La lectura, por cierto, obliga a una relación de máxima proximidad física con el libro ─sea de papel o digital─, en la que la apertura y la distancia espacial queda obligatoriamente clausurada. En el íntimo y vasto diálogo que he tenido hace unas horas con Mandíbula, la novela de la ecuatoriana Mónica Ojeda, una escena de lectura semejante se extiende ante mí. La terrorífica trama del texto se abre con una estudiante secundaria de una elitista escuela católica que, maniatada, comprende que ha sido secuestrada por su profesora de Lengua y Literatura. Mandíbula tiene esa fascinación por la adolescencia femenina ─aspecto que comparte muy de cerca con Mariana Enríquez─ y por un nuevo tipo de narraciones de horror, las creepypastas, historias terroríficas que circulan por la web, creadas por uno o una red invisible de usuarios. Ojeda se detiene con particular interés en una de esas historias. Encerrada de noche en su habitación (encierro por el que opta, preferible a compartir tiempo y espacio con familiares), una joven escucha por la web una canción perturbadora, Mothers eats Daughter, cuando el picaporte de su puerta comienza a girar. Alguien, sin llamar previamente, quiere entrar. De repente unos golpes violentos en la puerta terminan por paralizarla. Del otro lado de la habitación, desde la oscuridad del pasillo, la voz de su madre, que suena peculiarmente dulce y ronca, le pide entrar en busca de los aros que le ha regalado para su último cumpleaños. Atemorizada, la joven pausa la canción de la madre devoradora (en rigor, se trata de sonidos que reproducen los ruidos de una boca comiendo carne) y junto con el silencio salvador llegan las luces del auto de la madre, que iluminan la habitación desde la calle y desciende del coche con las bolsas de los mandados. Del otro lado de la puerta ya no llegan preguntas ni pedidos ni golpes.
Esta canción terrorífica invoca a la Madre ominosa ─monstruo por antonomasia de la novela─ pero es la cerrazón del cuarto lo que habilita, en última instancia, la historia misma y el efecto terrorífico. "Todos [los que habían reproducido la canción] tenían eso en común: habían estado en algún sitio de sus casas con las puertas cerradas.
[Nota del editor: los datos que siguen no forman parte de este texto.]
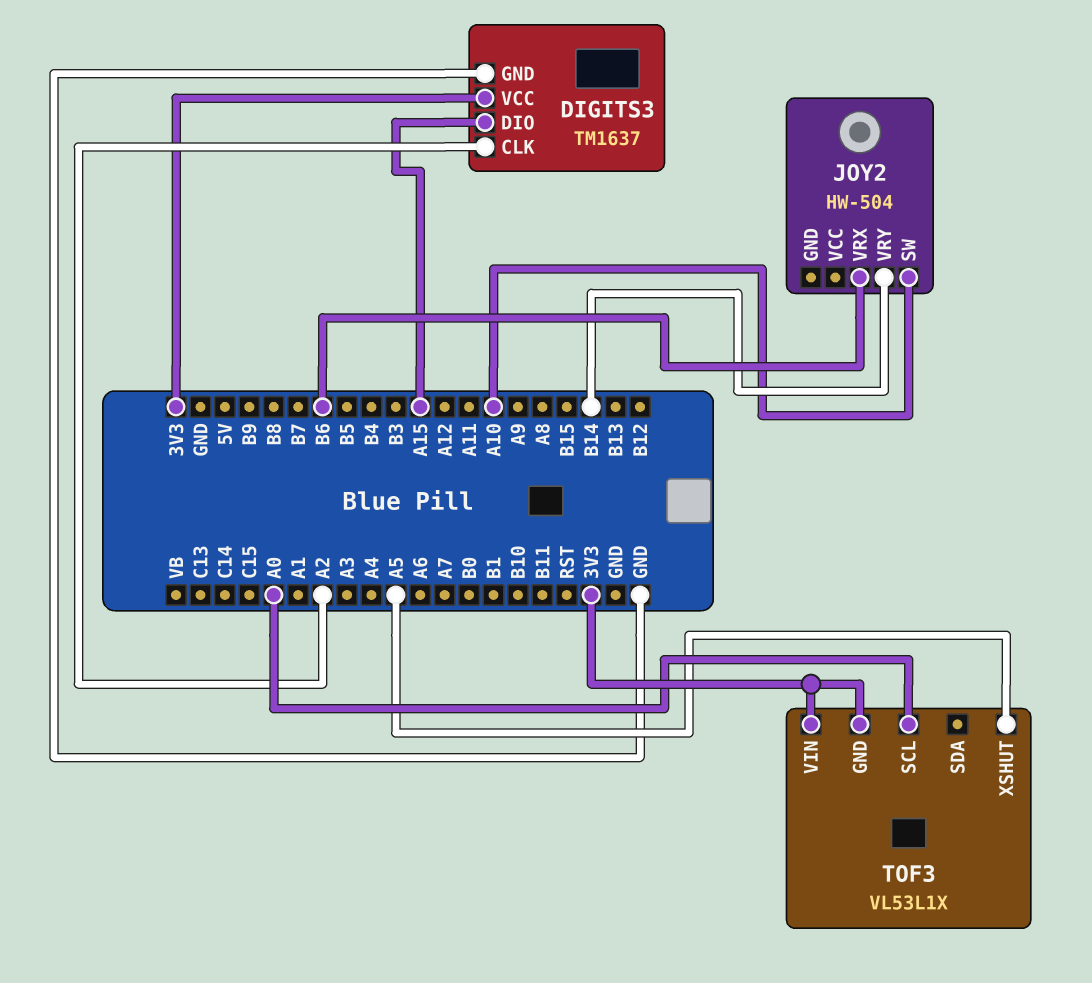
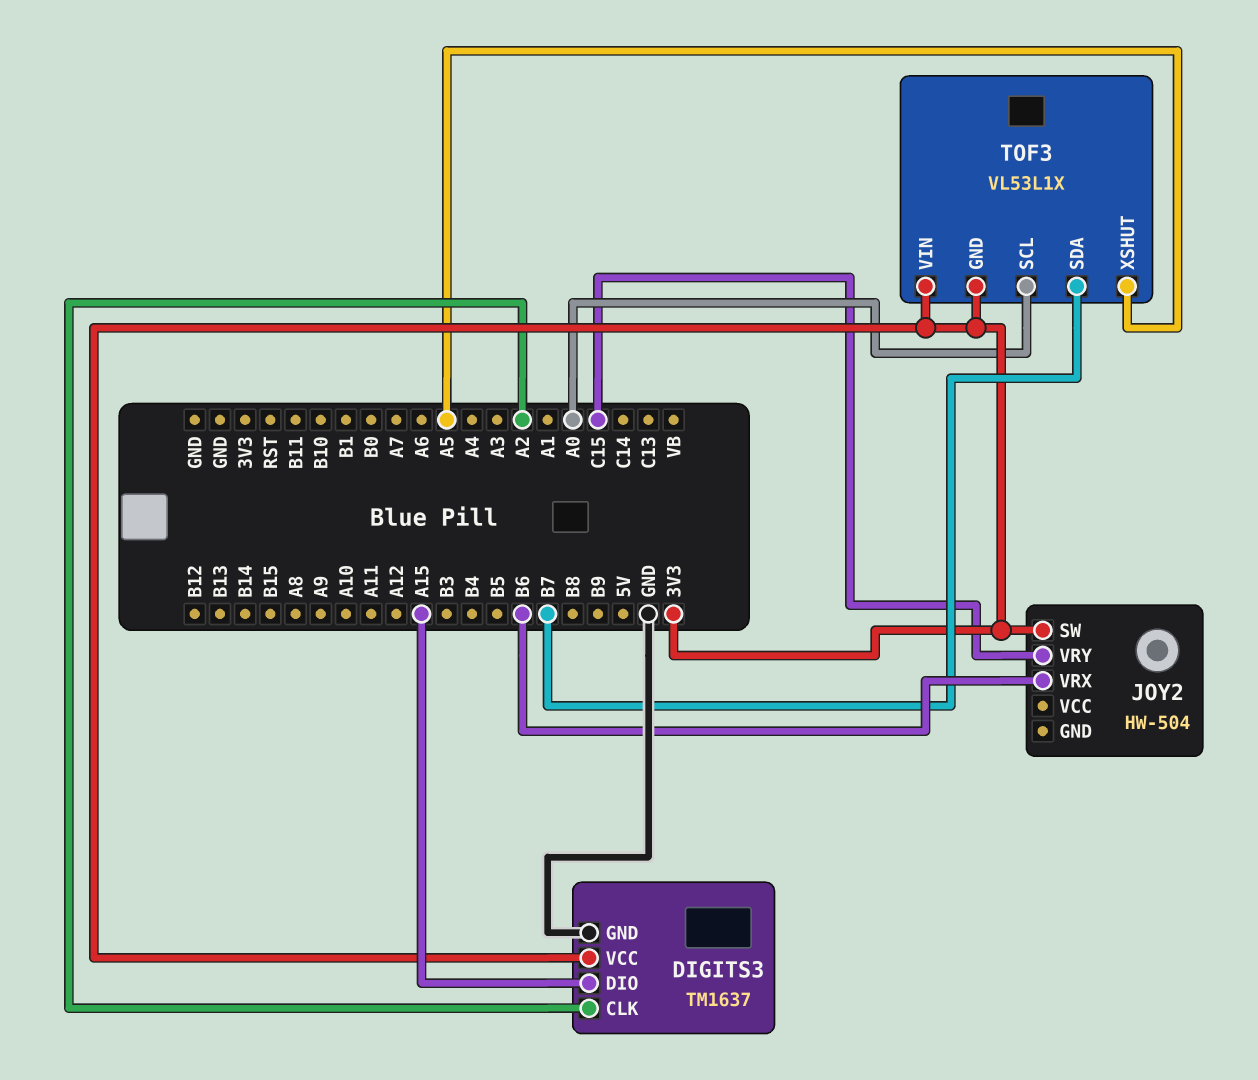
JOY2 pin SW: A10 -> 3V3
JOY2 pin VRY: B14 -> C15
TOF3 pin SDA: none -> B7

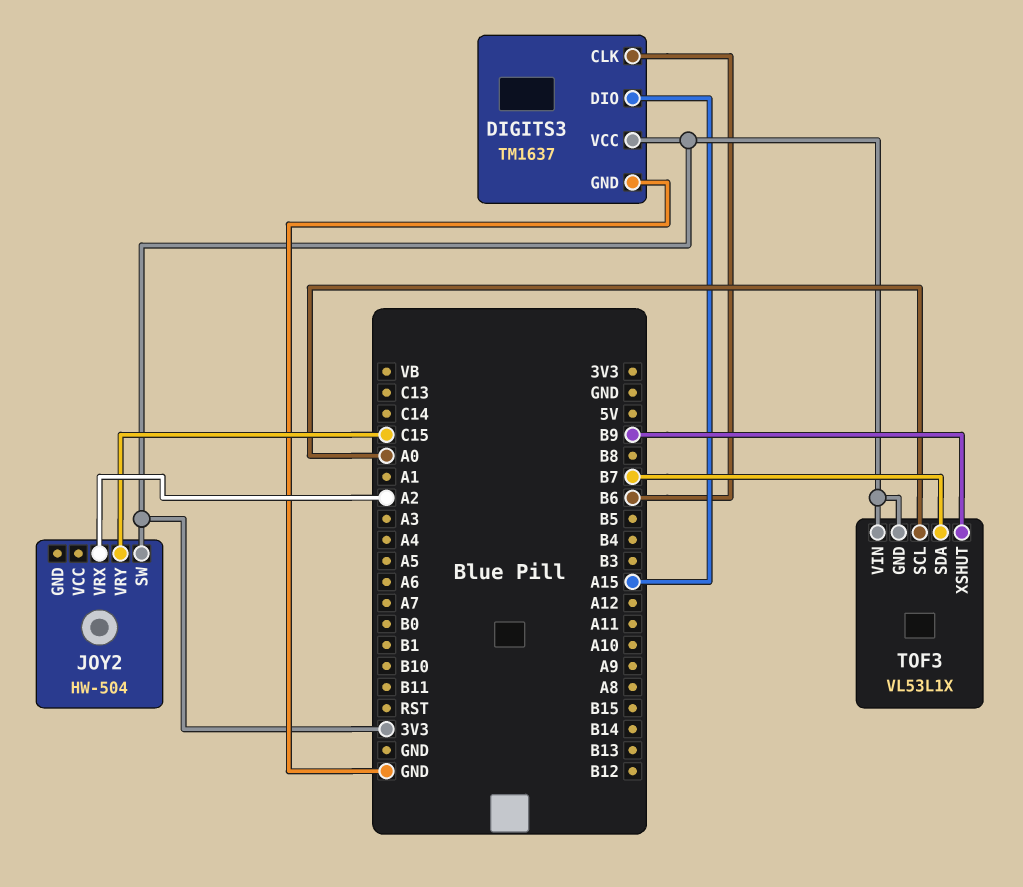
DIGITS3 pin CLK: A2 -> B6
JOY2 pin VRX: B6 -> A2
TOF3 pin XSHUT: A5 -> B9

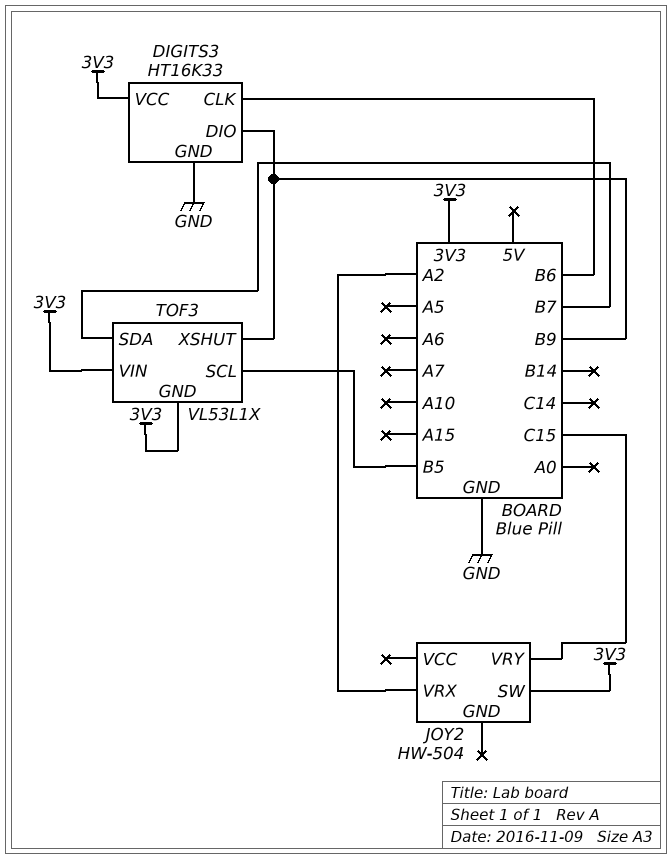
DIGITS3: TM1637 -> HT16K33
DIGITS3 pin DIO: A15 -> B9
TOF3 pin SCL: A0 -> B5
Nadie podía decir qué hubiese ocurrido de otra manera, si no hubieran estado encerrados, ni por qué algo tan sencillo como una puerta detuvo a quien sea que estuviera allí, tras los cerrojos".
Me gustaría creer que el cuarto cerrado, entonces, brinda una condición ─si no necesaria─ ideal, perfecta, para fortalecer uno de los momentos más significativos del género de terror (y de sus aledaños).
Esta candorosa y esperanzada lectura se aferra, con la fuerza que da la arbitrariedad, a la idea, nada original por cierto, que ya he esbozado: en lo que respecta al policial y al terror, la libertad y la expansión creativas se nutrirían de un lugar cerrado y exiguo, puesto que allí se juegan, gracias a la escritura de un verdadero artista, nuestras pulsiones atávicas, nuestros desafíos psicológicos e intelectuales más extremos, nuestros terrores indecibles, y nuestra esperanza más brillante. Está en nosotros, en nosotras, resolver los enigmas cotidianos y lidiar con el pánico que sentimos del otro lado de nuestras puertas y ventanas; está en nosotros, en nosotras, hacer de estos espacios muertos un espacio artístico, siendo el arte lo que es para toda una tradición humanística: una forma de conocerse a uno mismo, y a la sociedad a la que se pertenece.